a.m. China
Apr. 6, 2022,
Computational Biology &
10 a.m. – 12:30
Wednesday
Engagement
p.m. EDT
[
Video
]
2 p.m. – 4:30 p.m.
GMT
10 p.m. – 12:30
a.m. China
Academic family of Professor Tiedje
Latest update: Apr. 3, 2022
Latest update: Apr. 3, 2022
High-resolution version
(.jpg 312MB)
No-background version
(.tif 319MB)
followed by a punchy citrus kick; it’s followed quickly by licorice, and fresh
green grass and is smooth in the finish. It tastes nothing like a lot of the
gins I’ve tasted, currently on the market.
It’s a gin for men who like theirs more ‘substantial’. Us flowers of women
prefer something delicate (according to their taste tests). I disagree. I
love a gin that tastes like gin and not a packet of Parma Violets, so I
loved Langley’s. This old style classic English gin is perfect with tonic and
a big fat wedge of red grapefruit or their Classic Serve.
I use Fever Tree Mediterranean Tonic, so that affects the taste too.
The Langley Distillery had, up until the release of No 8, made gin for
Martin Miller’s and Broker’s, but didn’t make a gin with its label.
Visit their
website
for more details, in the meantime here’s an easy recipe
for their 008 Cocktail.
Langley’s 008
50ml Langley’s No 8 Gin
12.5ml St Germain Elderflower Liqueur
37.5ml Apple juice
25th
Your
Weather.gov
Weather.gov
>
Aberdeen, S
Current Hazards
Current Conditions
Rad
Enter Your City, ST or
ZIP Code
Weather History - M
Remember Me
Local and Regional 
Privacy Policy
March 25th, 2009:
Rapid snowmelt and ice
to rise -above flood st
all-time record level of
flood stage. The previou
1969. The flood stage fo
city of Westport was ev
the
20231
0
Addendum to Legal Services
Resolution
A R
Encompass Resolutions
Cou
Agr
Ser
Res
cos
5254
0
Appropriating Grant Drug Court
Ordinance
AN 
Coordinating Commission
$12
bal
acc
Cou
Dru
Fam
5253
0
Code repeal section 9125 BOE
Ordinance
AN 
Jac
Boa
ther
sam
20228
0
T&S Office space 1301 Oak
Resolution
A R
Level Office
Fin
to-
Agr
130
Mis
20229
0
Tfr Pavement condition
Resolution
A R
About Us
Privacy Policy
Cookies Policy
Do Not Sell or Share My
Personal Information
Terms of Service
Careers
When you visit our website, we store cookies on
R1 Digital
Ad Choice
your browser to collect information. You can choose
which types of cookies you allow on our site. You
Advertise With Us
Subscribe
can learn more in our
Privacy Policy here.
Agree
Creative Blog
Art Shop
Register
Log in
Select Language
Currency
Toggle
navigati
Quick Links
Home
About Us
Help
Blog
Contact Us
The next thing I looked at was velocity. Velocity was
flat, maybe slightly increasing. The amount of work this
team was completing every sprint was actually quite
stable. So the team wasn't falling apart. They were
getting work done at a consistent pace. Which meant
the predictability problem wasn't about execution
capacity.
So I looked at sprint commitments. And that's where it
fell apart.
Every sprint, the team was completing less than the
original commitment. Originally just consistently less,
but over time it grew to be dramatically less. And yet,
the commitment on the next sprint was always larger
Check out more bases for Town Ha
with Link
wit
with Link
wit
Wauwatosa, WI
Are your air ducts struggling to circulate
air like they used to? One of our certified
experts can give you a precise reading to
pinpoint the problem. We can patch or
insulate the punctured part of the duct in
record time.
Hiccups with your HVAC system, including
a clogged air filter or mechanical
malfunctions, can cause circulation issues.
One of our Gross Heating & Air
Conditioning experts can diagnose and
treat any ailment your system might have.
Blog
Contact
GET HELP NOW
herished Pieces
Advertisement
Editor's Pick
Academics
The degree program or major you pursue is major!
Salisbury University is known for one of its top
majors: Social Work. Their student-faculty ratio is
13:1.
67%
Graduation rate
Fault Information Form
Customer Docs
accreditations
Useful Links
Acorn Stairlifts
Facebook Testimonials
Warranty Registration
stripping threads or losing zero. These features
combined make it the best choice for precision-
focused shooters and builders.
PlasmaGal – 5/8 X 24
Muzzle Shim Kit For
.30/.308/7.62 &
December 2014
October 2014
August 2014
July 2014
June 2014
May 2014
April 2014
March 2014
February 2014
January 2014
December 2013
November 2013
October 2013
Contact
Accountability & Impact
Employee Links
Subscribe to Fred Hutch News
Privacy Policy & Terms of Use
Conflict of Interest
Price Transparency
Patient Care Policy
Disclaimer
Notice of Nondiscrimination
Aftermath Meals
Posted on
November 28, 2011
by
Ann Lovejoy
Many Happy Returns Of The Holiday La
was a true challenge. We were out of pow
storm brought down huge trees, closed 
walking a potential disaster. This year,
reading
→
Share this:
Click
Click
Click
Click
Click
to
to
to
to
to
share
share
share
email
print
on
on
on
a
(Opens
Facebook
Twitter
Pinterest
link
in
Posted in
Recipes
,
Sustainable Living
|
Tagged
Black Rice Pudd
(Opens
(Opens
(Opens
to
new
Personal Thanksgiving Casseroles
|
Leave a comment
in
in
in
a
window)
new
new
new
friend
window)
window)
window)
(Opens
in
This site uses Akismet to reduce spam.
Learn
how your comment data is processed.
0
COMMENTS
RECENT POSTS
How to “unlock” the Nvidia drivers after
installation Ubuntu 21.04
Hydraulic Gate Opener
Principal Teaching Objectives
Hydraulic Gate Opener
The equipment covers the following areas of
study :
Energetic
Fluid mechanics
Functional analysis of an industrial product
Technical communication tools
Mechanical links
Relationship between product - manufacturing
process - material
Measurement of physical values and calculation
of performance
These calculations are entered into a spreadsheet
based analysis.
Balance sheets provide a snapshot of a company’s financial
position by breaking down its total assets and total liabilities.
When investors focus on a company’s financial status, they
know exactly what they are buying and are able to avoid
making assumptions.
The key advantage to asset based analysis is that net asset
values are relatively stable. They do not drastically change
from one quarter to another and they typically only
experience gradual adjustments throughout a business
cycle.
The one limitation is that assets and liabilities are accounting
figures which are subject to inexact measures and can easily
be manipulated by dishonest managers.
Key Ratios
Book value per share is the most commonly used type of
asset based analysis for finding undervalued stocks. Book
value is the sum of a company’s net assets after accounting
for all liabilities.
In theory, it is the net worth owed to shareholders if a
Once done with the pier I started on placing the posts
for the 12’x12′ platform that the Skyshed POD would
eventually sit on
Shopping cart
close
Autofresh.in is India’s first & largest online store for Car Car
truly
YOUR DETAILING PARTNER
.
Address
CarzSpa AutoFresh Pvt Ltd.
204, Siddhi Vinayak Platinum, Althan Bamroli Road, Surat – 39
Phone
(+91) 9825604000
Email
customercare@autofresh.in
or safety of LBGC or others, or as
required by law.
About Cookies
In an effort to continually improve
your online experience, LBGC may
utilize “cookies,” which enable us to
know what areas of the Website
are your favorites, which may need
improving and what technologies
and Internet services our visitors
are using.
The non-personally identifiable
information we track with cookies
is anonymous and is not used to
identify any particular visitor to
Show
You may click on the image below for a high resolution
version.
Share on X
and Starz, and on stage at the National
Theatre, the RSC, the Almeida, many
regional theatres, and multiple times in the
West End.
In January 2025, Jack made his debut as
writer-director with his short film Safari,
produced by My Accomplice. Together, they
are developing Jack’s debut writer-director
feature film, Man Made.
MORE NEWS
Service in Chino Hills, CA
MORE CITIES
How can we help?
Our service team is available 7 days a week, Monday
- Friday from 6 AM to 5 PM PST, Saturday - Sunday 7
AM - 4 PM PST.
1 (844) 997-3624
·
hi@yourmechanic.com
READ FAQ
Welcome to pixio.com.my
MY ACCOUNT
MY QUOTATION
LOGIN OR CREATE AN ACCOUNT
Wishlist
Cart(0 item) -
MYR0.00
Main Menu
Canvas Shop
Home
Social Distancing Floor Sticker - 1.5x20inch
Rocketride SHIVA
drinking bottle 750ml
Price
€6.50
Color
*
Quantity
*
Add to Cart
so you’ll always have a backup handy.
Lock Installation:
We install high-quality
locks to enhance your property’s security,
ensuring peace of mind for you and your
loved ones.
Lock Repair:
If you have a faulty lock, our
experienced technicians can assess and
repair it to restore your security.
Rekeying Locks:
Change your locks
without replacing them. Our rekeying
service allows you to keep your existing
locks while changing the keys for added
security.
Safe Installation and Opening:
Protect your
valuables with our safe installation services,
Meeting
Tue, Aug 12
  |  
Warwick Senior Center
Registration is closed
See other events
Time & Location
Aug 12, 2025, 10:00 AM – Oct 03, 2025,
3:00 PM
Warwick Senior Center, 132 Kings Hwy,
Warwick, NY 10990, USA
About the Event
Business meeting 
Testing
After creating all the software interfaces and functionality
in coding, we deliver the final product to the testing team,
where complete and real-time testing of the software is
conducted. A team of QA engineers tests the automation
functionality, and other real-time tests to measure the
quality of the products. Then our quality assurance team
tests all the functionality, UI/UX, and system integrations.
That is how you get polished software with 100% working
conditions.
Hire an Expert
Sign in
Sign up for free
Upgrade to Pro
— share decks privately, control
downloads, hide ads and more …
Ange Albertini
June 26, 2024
---
▸ What you have to do
Retype the records above exactly, from their first line through the line that contains "green grass and", and stop there.

▸ Final answer
a.m. China
Apr. 6, 2022,
Computational Biology &
10 a.m. – 12:30
Wednesday
Engagement
p.m. EDT
[
Video
]
2 p.m. – 4:30 p.m.
GMT
10 p.m. – 12:30
a.m. China
Academic family of Professor Tiedje
Latest update: Apr. 3, 2022
Latest update: Apr. 3, 2022
High-resolution version
(.jpg 312MB)
No-background version
(.tif 319MB)
followed by a punchy citrus kick; it’s followed quickly by licorice, and fresh
green grass and is smooth in the finish. It tastes nothing like a lot of the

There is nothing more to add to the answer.